EXERCISE TEXT Block Start
FYI, we haul over a 150,000 miles in any given year and given their druthers the horse's in box stall will almost always face the back of the trailer. Facing forward or on a slant is not what they would choose to do. Slant hauls were designed with people in mind not horse's.
     
    02-20-2009, 02:11 PM
  #6
Green Broke
Quote:
Originally Posted by mls    
How big is your horse? How big is the trailer? A lot of the standard two horse straight loads are narrow, short walled and short in height.

Please know that not every horse responds to 'cookie cutter' training methods. I like to think of horses as intelligent creatures that can have a say in things.
This is very true. If it's a 2 horse straight load and it has a removeable divider, try getting her familiar with the trailer without the divider first. Once she will go in everytime, then try with the divider (be prepared, it may feel like you're starting at square one again). We have very stocky Paint mares and our 2 horse combo/stock trailer doesn't leave them a lot of wiggle room, and it did take patience and practice with the young ones.
EXERCISE TEXT Block End
GIVEN INFORMATION Block Start
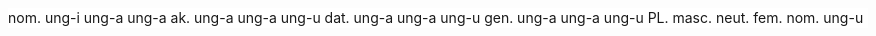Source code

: <tr>

<th>nom.</th>

<td>ung-i</td>

<td>ung-a</td>

<td>ung-a</td>

</tr>

<tr>

<th>ak.</th>

<td>ung-a</td>

<td>ung-a</td>

<td>ung-u</td>

</tr>

<tr>

<th>dat.</th>

<td>ung-a</td>

<td>ung-a</td>

<td>ung-u</td>

</tr>

<tr>

<th>gen.</th>

<td>ung-a</td>

<td>ung-a</td>

<td>ung-u</td>

</tr>

<tr>

<th>PL.</th>

<th>masc.</th>

<th>neut.</th>

<th>fem.</th>

</tr>

<tr>

<th>nom.</th>

<td>ung-u</td>
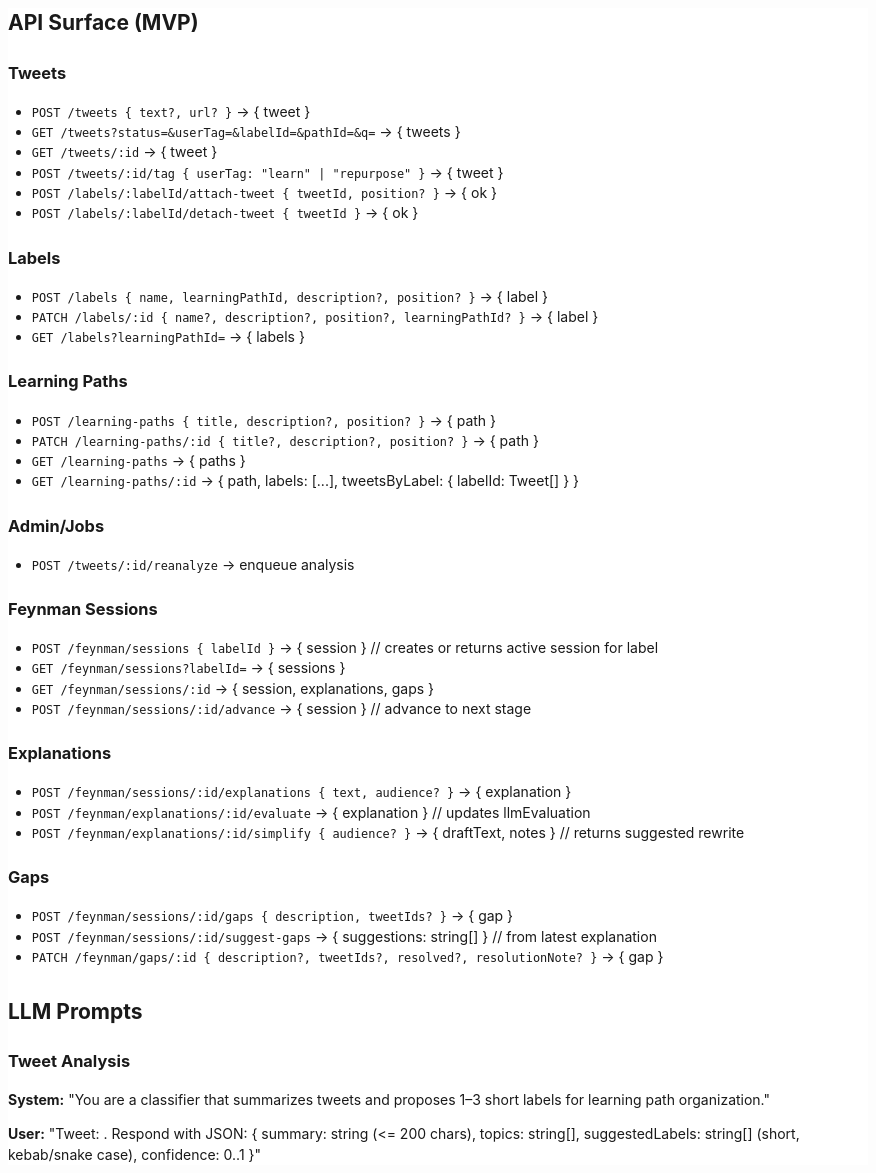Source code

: ## API Surface (MVP)

### Tweets
- `POST /tweets { text?, url? }` → { tweet }
- `GET /tweets?status=&userTag=&labelId=&pathId=&q=` → { tweets }
- `GET /tweets/:id` → { tweet }
- `POST /tweets/:id/tag { userTag: "learn" | "repurpose" }` → { tweet }
- `POST /labels/:labelId/attach-tweet { tweetId, position? }` → { ok }
- `POST /labels/:labelId/detach-tweet { tweetId }` → { ok }

### Labels
- `POST /labels { name, learningPathId, description?, position? }` → { label }
- `PATCH /labels/:id { name?, description?, position?, learningPathId? }` → { label }
- `GET /labels?learningPathId=` → { labels }

### Learning Paths
- `POST /learning-paths { title, description?, position? }` → { path }
- `PATCH /learning-paths/:id { title?, description?, position? }` → { path }
- `GET /learning-paths` → { paths }
- `GET /learning-paths/:id` → { path, labels: [...], tweetsByLabel: { labelId: Tweet[] } }

### Admin/Jobs
- `POST /tweets/:id/reanalyze` → enqueue analysis

### Feynman Sessions
- `POST /feynman/sessions { labelId }` → { session } // creates or returns active session for label
- `GET /feynman/sessions?labelId=` → { sessions }
- `GET /feynman/sessions/:id` → { session, explanations, gaps }
- `POST /feynman/sessions/:id/advance` → { session } // advance to next stage

### Explanations
- `POST /feynman/sessions/:id/explanations { text, audience? }` → { explanation }
- `POST /feynman/explanations/:id/evaluate` → { explanation } // updates llmEvaluation
- `POST /feynman/explanations/:id/simplify { audience? }` → { draftText, notes } // returns suggested rewrite

### Gaps
- `POST /feynman/sessions/:id/gaps { description, tweetIds? }` → { gap }
- `POST /feynman/sessions/:id/suggest-gaps` → { suggestions: string[] } // from latest explanation
- `PATCH /feynman/gaps/:id { description?, tweetIds?, resolved?, resolutionNote? }` → { gap }

## LLM Prompts

### Tweet Analysis
**System:** "You are a classifier that summarizes tweets and proposes 1–3 short labels for learning path organization."

**User:** "Tweet: <text>. Respond with JSON: { summary: string (<= 200 chars), topics: string[], suggestedLabels: string[] (short, kebab/snake case), confidence: 0..1 }"
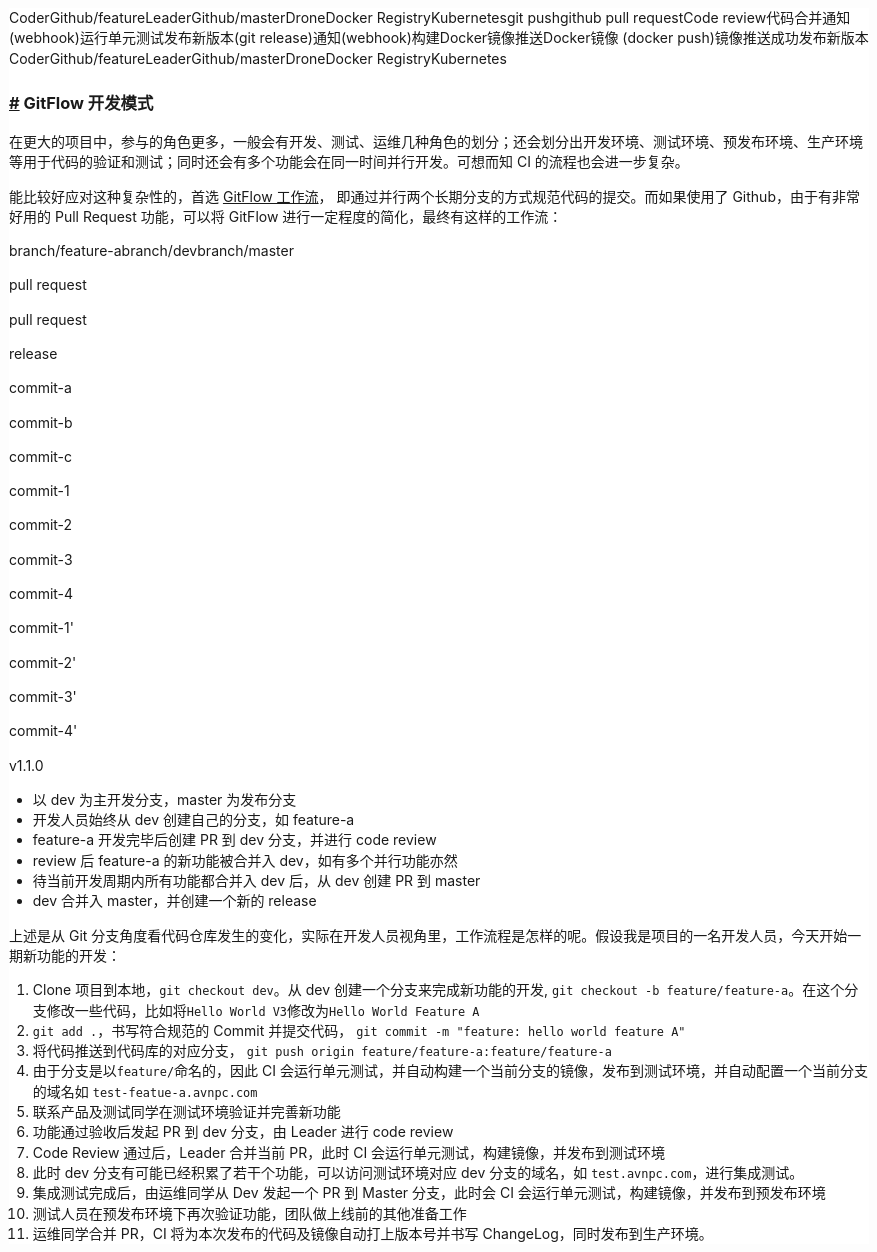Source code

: CoderGithub/featureLeaderGithub/masterDroneDocker RegistryKubernetesgit pushgithub pull requestCode review代码合并通知(webhook)运行单元测试发布新版本(git release)通知(webhook)构建Docker镜像推送Docker镜像 (docker push)镜像推送成功发布新版本CoderGithub/featureLeaderGithub/masterDroneDocker RegistryKubernetes

### [#](#gitflow-开发模式) GitFlow 开发模式

在更大的项目中，参与的角色更多，一般会有开发、测试、运维几种角色的划分；还会划分出开发环境、测试环境、预发布环境、生产环境等用于代码的验证和测试；同时还会有多个功能会在同一时间并行开发。可想而知 CI 的流程也会进一步复杂。

能比较好应对这种复杂性的，首选 [GitFlow 工作流](https://nvie.com/posts/a-successful-git-branching-model/)， 即通过并行两个长期分支的方式规范代码的提交。而如果使用了 Github，由于有非常好用的 Pull Request 功能，可以将 GitFlow 进行一定程度的简化，最终有这样的工作流：

branch/feature-abranch/devbranch/master

pull request

pull request

release

commit-a

commit-b

commit-c

commit-1

commit-2

commit-3

commit-4

commit-1'

commit-2'

commit-3'

commit-4'

v1.1.0

*   以 dev 为主开发分支，master 为发布分支
*   开发人员始终从 dev 创建自己的分支，如 feature-a
*   feature-a 开发完毕后创建 PR 到 dev 分支，并进行 code review
*   review 后 feature-a 的新功能被合并入 dev，如有多个并行功能亦然
*   待当前开发周期内所有功能都合并入 dev 后，从 dev 创建 PR 到 master
*   dev 合并入 master，并创建一个新的 release

上述是从 Git 分支角度看代码仓库发生的变化，实际在开发人员视角里，工作流程是怎样的呢。假设我是项目的一名开发人员，今天开始一期新功能的开发：

1.  Clone 项目到本地，`git checkout dev`。从 dev 创建一个分支来完成新功能的开发, `git checkout -b feature/feature-a`。在这个分支修改一些代码，比如将`Hello World V3`修改为`Hello World Feature A`
2.  `git add .`，书写符合规范的 Commit 并提交代码， `git commit -m "feature: hello world feature A"`
3.  将代码推送到代码库的对应分支， `git push origin feature/feature-a:feature/feature-a`
4.  由于分支是以`feature/`命名的，因此 CI 会运行单元测试，并自动构建一个当前分支的镜像，发布到测试环境，并自动配置一个当前分支的域名如 `test-featue-a.avnpc.com`
5.  联系产品及测试同学在测试环境验证并完善新功能
6.  功能通过验收后发起 PR 到 dev 分支，由 Leader 进行 code review
7.  Code Review 通过后，Leader 合并当前 PR，此时 CI 会运行单元测试，构建镜像，并发布到测试环境
8.  此时 dev 分支有可能已经积累了若干个功能，可以访问测试环境对应 dev 分支的域名，如 `test.avnpc.com`，进行集成测试。
9.  集成测试完成后，由运维同学从 Dev 发起一个 PR 到 Master 分支，此时会 CI 会运行单元测试，构建镜像，并发布到预发布环境
10.  测试人员在预发布环境下再次验证功能，团队做上线前的其他准备工作
11.  运维同学合并 PR，CI 将为本次发布的代码及镜像自动打上版本号并书写 ChangeLog，同时发布到生产环境。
GIVEN INFORMATION Block End
REQUIREMENT 1 =
According to the horse trailer forum text, which way will horses in a box stall almost always face?
REQUIREMENT 2 =
Set down everything in the horse trailer forum text from "02-20-2009, 02:11 PM" down to "the young ones.".
REQUIREMENT 3 =
Take the forum discussion about hauling horses in trailers further, picking up after its last sentence.

ANSWER 1 =
They will face the back of the trailer.

ANSWER 2 =
02-20-2009, 02:11 PM
  #6
Green Broke
Quote:
Originally Posted by mls    
How big is your horse? How big is the trailer? A lot of the standard two horse straight loads are narrow, short walled and short in height.

Please know that not every horse responds to 'cookie cutter' training methods. I like to think of horses as intelligent creatures that can have a say in things.
This is very true. If it's a 2 horse straight load and it has a removeable divider, try getting her familiar with the trailer without the divider first. Once she will go in everytime, then try with the divider (be prepared, it may feel like you're starting at square one again). We have very stocky Paint mares and our 2 horse combo/stock trailer doesn't leave them a lot of wiggle room, and it did take patience and practice with the young ones.

ANSWER 3 =
    02-20-2009, 08:56 PM
  #7
Weanling
Quote:
Originally Posted by mls    

Please know that not every horse responds to 'cookie cutter' training methods. I like to think of horses as intelligent creatures that can have a say in things.
Love that. So true.

We had some horses here awhile back that hated the front load as well. What we did for awhile, was back the trailer up to something, like the side of a barn, a hay stack, anything really. Have the back of the trailer be about 10-12 feet away, and block off one side. So basically you have a little box. Only way out is the way you came in, or into the trailer.

Any time your horse thinks about not being in the trailer, like looking away, backing up, or worse rearing, you have to do something unpleasant enough that the idea of getting into the trailer seems most pleasant. The moment she looks to the trailer, big reward.

Having the trailer backed up against something gives a sense of security and also blocks from going backwards.

Little by little you pull the trailer out each time it gets easier, and pretty soon you've weaned her from the barricade. Do not lead her away from the trailer to re-align. She will straighten herself out if she plans on getting in the trailer. If she has no intention, get loud until she searches for the right answer. It's like black and white kind of clear. Trailer=peace, outside of trailer=no peace.
Good luck!!!
     
    02-21-2009, 11:25 AM
  #8
Started
The technique koomy described might work with a horse who is confident and is just not going in the trailer, but with a horse who is truly afraid of the trailer that technique will BLOW THEM UP. Putting pressure on a horse who is afraid is not good to do at all. They will not gain more trust in you.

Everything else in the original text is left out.